Jordan Kramer stands in a lab holding open a report
Kramer first started researching cancer when she was 16, finding she was “captivated by the novelty of science.”

In addition to her work in Schlegel’s lab, which she recently completed, Kramer has contributed her research assistance and scholarship to the Texas Children’s Hospital and MD Anderson Cancer Center in Houston.

But Kramer’s passion for improving cancer treatment doesn’t end in the lab — she also volunteers with pediatric cancer patients to connect on a personal level. 

When her in-person volunteer work at the MedStar Georgetown University Hospital was cut short due to the pandemic, she coordinated MD Anderson’s first pediatric Zoom summer camps.

“Whether it was the dance party, a camp song or cabin time, Jordan stepped out of her comfort zone to fully participate and gave her campers the confidence to fully participate as well,” says Tara VanDerpoel, program coordinator for the Pediatrics Support Program at MD Anderson. 

‘Chemistry and Cookies’

Kramer also finds joy in baking — her “acceptable science.” She founded Chemistry and Cookies, a baking business that offers a menu of cakes, cupcakes and cookies and organizes weekly bakes for fellow students to relieve stress.

“It is such a signature Jordan move to tackle two research internships plus multiple medical volunteer opportunities in the middle of a pandemic year when most folks are just trying to tread water,” says Elmendorf. “The phrase is usually ‘making lemonade out of lemons,’ but in Jordan’s case it would be a full-on delectable lemon cake since she is also a professional baker.”

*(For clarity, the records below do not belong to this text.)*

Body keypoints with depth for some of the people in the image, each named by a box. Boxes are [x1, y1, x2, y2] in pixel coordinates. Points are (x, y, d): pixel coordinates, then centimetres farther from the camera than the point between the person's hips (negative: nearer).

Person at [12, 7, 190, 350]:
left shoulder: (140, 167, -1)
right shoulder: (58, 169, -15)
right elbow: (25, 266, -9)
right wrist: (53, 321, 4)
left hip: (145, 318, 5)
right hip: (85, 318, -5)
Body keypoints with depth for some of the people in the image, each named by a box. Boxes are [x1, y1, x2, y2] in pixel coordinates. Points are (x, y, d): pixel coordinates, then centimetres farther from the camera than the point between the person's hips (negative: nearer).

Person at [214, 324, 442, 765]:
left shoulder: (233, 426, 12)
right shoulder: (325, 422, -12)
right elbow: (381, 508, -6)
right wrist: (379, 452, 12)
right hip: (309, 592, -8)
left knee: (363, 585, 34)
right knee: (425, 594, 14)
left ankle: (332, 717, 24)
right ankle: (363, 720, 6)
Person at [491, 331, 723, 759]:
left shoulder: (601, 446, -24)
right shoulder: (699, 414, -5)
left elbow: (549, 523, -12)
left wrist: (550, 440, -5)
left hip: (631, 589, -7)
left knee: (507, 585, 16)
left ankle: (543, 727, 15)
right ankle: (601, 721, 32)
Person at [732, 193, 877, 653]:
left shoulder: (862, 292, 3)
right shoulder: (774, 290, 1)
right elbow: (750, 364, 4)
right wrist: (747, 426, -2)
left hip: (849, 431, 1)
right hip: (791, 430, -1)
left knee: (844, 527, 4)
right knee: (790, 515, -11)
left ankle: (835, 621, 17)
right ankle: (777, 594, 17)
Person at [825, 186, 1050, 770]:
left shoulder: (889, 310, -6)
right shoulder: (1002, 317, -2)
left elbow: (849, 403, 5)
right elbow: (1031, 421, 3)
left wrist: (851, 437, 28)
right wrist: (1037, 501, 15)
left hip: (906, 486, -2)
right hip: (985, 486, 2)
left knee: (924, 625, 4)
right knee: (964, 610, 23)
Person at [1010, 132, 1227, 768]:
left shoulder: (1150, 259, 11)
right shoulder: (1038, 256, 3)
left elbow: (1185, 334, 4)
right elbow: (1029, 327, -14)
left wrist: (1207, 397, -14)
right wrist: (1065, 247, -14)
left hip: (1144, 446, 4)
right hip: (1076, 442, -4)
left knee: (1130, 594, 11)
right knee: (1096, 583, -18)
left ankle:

Ultimately, it is Kramer’s desire to put an end to cancer and ease the suffering of those receiving treatments that has motivated her career in medicine.

“I love patient care,” says Kramer. “I want to be able to go work with the patient, see what the patient needs and how the therapy is affecting the patient…then be able to take that back to the lab and use that information to create better treatments.”

Inspired by the mentorship and support she received early in her life and professional career — from Schlegel and the members of his lab, from Elmendorf, from her brother and family — Kramer also considers teaching others to be an important component of her work moving forward.

“My brother will answer my questions at any hour, and not everyone has that,” she says. “I just could never say no to someone who comes to me and asks me to teach them something.”